Ethical behaviors treated as a natural biological development
… Among the first scientists to take up the call were cognitive neuroscientists such as Michael Gazzaniga, whose recent book, The Ethical Brain, anticipates the union of behavioral science with ethics. … Developmental psychologists, as well, have begun to study how a moral sense --- a capacity for empathy, for example --- arises early in the life of their human subjects. Children as young as three can make distinctively moral judgments, and by the ages of four or five can distinguish moral rules that transcend social setting. Jean Piaget, a Swiss psychologist whose thinking dominated this subject for years, took the position that a moral sense simply arose naturally during the early years of childhood in any normal social environment. On the other hand, Lawrence Kohlberg, at Harvard, proposed from his observations that moral understanding develops through a series of well defined stages that are universal. ... William Rottschaefer, at Lewis and Clark College, describes a series of behavioral studies of the development of empathy. Despite differences in detail, all these studies support the position that ethical behavior need not be treated as a purely religious or mystical subject, but is a product of natural causes approachable with scientific methods.

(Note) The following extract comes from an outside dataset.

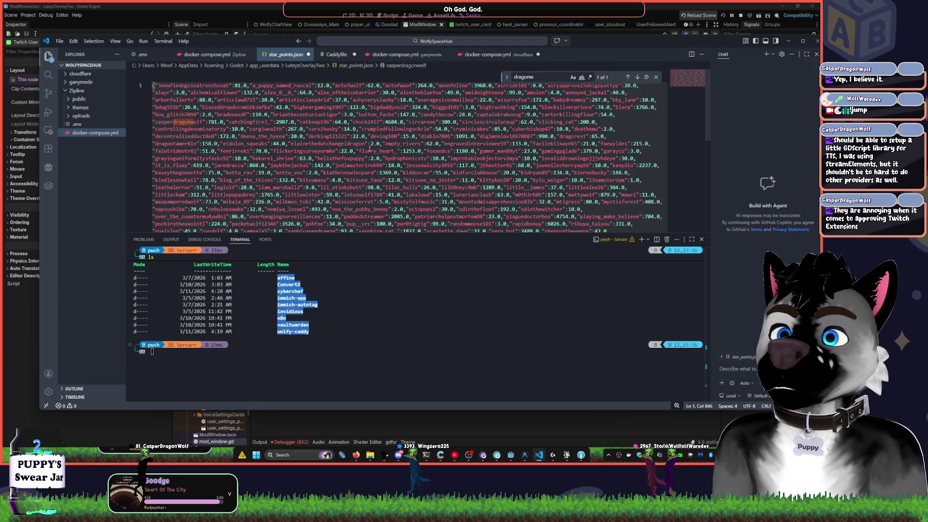
key("BackSpace")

Hard-core neuroscientists have come on board. The late Nobel laureate, physiologist Roger Sperry, decried the traditional resistance to a scientific approach to moral values. ... In his view, social values depend on inherent traits in human nature that, during evolution of our species, have had adaptive value. Further, Sperry was ready to substitute an ethic based in science for mystical, other-worldly frames of reference.
Such a step is not necessarily for my present argument. Neural and behavioral science may not revolutionize ethical theory, but will certainly help to explain ethical behavior.
One of the techniques currently proving useful for exploring the neuranatomy of neural changes during ethically-guided behaviors is functional magnetic resonance imaging (fMRI). Tania Singer and her team at the University College of London looked at brain activity while the subject experienced pain and compared it to brain activity while the subject witnessed a loved one suffering a similar pain stimulus. Several brain regions lighted up under both conditions. These probably represent cell groups whose activities are closely asssociated with a feeling of empathy. But other brain regions became active only during the time the subject himself was receiving painful stimuli. Therefore, Singer concluded that only part of the pain signaling pathways could be mediating empathy.
Other fMRI studies, by Joshua Greene and Jon Cohen at Princeton, challenge the longstanding emphasis on reasoning, instead of emotions, in moral judgments. In a pair of notable experiments, Greene and Cohen presented stories to their subjects. The stories posed moral dilemmas – a choice of actions that would kill only one person, for example, versus no action, which would allow five people to be killed. What brain regions were activate during the choices? Some were those traditionally associated with emotional expression. Greene’s work adds the biology of emotions to our developing understanding of neural mechanisms that give rise to our moral judgments….
Future studies will investigate the influences of genomic alterations on ethical behaviors. A simple-minded attempt to locate a ‘god gene’ once drew attention and derision, but that is behind us. Serious work will look at inherited variations in temperament and try to chart mechanisms by which genetic changes could influence behavioral changes. If a single nucleotide base is mutated in DNA region controlling expression of a specific gene, does the alteration in the amount of that gene’s messenger RNA, and thence its protein, influence important neuronal functions ? If the coding region of that gene is perturbed, would that change the chemistry and therefore the functional efficiency of the resulting protein ? Over the next few decades, this kind of painstaking work will document the genetic basis of ethical behavior as a natural develoment.